Friday, February 28, 2020

Joe Rogan Experience #1432 - Aubrey de Grey





Comment: My problem with Aubrey is that he thinks solving aging is an engineering issue. But I think when handling the high metabolism nondividing neurons design, nature essentially solved aging at the cellular level. A mouse neuron transplanted to a rat lives twice as long as a mouse, just as long as a rat, and could potentially live even longer in an even longer lived species.
After essentially having a solution to aging baked in, nature had to adjust organism lifespan to their niche.
Michael Fossel, iirc, claims that many of the maintenance mechanisms are downregulated in an age related manner. And it is this downregulation of maintenance that leads to all the issues we see.
It was discovered that the rate of telomere shortening predicts species lifespan.
Researchers discover that the rate of telomere shortening predicts species lifespan. A flamingo lives 40 years and a human being lives 90 years; a mouse lives two years and an elephant lives 60.J What counts is not their length, but the rate at which they shorten | A better predictor than body size or heart rate https://phys.org/news/2019-07-telomere-shortening-species-lifespan.html
Would telomere lengthening work against aging? Maybe it wouldn't solve everything, but such therapies sound highly promising.
I think Aubrey's ideas might work but they seem like overengineering. We have seen that we had a mammal ancestor with mice like lifespan to reach our human lifespan nature did not need to transfer more genes from the mitochondria to the nucleus, nor did it abolish telomeres, etc. Even longer lived mammals, iirc, have not transfered additional mito genes to the nucleus.
We know there are superagers with brain functioning akin to 20 year olds. The brain functions at ultra high metabolism for decades, but when aging affects the support system and garbage clearance mechanisms, issues start to arise.
I think just like glymphatic systems helps transport garbage out of the brain, the lymphatic system does similar across the body. But aging compromises it too.
edit: Regards the idea that there's a trade off between cancer and aging. Mice engineered to have extra long telomeres had extended lifespan and did not have additional cancer rates.

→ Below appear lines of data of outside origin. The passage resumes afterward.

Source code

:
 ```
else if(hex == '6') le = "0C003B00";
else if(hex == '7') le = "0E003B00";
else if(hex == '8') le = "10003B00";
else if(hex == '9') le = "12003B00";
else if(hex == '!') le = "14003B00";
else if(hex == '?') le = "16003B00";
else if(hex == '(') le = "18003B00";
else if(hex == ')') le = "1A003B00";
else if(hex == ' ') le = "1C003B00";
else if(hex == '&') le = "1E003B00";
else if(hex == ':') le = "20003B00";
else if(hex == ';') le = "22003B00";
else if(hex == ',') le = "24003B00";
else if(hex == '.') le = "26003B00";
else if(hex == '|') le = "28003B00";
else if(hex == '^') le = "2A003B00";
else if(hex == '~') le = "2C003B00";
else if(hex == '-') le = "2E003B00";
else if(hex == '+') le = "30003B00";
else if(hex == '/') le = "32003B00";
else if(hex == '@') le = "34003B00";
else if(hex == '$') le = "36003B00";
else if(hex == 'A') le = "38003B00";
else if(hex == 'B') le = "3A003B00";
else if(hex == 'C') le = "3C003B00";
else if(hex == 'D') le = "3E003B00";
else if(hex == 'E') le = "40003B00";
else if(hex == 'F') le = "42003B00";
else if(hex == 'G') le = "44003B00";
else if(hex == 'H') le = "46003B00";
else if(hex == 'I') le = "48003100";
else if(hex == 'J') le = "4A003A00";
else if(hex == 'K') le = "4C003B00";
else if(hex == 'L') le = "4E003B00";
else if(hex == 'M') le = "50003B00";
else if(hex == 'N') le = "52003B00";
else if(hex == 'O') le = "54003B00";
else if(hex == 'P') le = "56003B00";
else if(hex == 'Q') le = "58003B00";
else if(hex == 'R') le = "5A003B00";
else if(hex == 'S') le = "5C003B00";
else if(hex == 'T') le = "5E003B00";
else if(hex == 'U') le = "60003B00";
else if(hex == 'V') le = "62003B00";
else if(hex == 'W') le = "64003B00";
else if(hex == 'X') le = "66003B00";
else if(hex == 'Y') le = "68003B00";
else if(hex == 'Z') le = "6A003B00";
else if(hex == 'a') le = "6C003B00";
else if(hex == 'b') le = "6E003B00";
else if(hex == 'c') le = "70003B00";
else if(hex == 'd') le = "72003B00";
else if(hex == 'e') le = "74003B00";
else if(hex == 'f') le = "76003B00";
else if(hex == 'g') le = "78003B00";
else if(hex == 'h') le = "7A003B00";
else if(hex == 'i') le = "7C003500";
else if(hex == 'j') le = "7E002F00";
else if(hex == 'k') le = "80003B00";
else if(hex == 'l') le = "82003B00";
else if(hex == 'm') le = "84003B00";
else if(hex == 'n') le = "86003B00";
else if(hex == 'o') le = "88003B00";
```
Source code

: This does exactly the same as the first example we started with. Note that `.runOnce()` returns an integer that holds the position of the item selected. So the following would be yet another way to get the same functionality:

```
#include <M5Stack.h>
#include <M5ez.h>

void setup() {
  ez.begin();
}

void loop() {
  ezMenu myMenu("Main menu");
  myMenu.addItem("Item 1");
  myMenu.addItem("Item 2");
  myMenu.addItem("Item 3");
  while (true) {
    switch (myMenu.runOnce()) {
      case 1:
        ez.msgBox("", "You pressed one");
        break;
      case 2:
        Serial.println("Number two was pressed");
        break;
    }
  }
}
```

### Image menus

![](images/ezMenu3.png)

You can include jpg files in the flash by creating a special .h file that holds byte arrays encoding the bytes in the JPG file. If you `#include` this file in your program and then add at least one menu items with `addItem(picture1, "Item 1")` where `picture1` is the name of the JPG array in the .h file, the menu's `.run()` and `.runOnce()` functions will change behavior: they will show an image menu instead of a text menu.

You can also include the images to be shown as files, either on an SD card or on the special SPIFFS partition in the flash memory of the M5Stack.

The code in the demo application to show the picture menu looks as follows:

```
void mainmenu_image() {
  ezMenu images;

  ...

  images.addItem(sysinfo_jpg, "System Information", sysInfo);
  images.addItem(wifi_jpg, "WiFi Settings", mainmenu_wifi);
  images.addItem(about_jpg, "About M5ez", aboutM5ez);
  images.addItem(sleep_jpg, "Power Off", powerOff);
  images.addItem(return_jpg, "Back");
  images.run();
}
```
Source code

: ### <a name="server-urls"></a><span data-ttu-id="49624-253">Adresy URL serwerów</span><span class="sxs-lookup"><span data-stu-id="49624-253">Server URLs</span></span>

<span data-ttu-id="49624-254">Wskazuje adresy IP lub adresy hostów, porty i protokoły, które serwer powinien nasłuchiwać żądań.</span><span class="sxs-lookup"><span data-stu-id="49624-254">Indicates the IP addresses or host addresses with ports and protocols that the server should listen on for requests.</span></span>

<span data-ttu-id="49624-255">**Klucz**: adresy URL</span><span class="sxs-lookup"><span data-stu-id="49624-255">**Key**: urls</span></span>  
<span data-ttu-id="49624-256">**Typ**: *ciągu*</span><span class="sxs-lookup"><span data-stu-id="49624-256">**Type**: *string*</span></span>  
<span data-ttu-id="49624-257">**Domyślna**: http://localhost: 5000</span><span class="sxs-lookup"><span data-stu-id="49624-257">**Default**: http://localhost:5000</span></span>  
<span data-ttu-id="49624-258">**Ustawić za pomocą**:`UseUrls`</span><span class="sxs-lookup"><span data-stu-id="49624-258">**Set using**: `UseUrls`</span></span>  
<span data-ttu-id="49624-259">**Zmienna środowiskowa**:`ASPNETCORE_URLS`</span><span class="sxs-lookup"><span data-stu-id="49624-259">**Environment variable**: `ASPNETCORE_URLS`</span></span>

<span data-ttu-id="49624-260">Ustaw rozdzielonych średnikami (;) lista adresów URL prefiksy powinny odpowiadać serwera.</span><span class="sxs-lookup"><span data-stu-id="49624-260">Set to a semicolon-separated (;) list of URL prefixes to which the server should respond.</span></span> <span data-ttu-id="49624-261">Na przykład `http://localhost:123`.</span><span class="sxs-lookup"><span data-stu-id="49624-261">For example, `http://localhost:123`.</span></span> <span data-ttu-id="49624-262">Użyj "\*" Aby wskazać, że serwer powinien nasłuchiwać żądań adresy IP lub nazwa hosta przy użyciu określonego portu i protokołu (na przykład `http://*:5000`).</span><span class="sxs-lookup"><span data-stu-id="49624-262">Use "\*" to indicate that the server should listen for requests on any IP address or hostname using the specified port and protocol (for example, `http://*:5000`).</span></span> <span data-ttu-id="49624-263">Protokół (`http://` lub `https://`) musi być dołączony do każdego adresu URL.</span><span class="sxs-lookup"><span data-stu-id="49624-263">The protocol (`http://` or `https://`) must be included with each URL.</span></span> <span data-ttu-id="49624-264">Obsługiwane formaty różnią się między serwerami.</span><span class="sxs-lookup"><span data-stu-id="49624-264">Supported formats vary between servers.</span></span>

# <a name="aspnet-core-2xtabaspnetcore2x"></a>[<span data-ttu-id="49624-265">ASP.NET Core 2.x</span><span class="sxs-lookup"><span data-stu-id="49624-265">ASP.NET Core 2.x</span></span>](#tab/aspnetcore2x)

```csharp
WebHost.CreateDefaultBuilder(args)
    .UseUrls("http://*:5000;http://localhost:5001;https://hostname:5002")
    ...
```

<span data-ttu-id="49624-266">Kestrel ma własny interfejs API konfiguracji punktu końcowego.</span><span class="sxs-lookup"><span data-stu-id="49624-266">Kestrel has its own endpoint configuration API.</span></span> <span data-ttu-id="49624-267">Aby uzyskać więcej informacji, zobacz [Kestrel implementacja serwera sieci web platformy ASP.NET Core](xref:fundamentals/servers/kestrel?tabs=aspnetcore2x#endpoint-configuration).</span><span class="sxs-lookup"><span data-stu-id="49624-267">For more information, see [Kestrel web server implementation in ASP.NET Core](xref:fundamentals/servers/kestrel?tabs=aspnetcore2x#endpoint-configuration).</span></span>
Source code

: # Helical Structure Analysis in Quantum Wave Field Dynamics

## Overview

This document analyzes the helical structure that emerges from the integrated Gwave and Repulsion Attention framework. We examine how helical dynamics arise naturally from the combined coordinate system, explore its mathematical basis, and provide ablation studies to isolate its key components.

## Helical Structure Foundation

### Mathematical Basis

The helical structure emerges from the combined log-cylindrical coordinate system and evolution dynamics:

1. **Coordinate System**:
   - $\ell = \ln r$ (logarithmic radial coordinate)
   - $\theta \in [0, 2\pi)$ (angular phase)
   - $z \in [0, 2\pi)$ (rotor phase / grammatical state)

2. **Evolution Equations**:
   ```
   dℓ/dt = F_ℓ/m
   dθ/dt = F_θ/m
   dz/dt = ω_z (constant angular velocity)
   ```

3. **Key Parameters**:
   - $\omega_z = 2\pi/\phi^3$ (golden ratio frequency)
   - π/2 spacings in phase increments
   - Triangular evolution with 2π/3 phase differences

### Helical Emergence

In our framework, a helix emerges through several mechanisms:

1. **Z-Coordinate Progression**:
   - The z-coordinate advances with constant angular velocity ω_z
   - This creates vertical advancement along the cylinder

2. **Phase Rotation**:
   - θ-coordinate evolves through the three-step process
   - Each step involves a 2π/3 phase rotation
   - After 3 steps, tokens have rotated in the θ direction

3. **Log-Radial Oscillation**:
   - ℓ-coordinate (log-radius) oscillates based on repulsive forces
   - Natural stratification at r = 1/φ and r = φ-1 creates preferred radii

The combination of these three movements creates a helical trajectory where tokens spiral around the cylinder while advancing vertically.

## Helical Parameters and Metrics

Importantly, mice with hyper-long telomeres show an increased longevity and develop less tumors associated with aging. Together, these findings demonstrate that longer telomeres than normal show beneficial effects in mice, delaying metabolic aging and cancer, and resulting in longer lifespans. https://www.nature.com/articles/s41467-019-12664-x
edit2:There's also the fact that some mice appear cancer immune and a fraction of the human population might as well be( lifelong heavy smoker centenarians for example.). I think the additional copies of anticancer genes in extremely large animals are to protect against cancer during embryonic development, but theoretically the immune system might be sufficient at least in a fraction of the population.
IMHO, it is likely the body already has the capability for significantly longer lifespan. Rather than look for trying to redesign fundamental biological components past what nature has done, I think, in the short term, the search for small molecules that can restore epigenetic age and telomere length sounds more promising.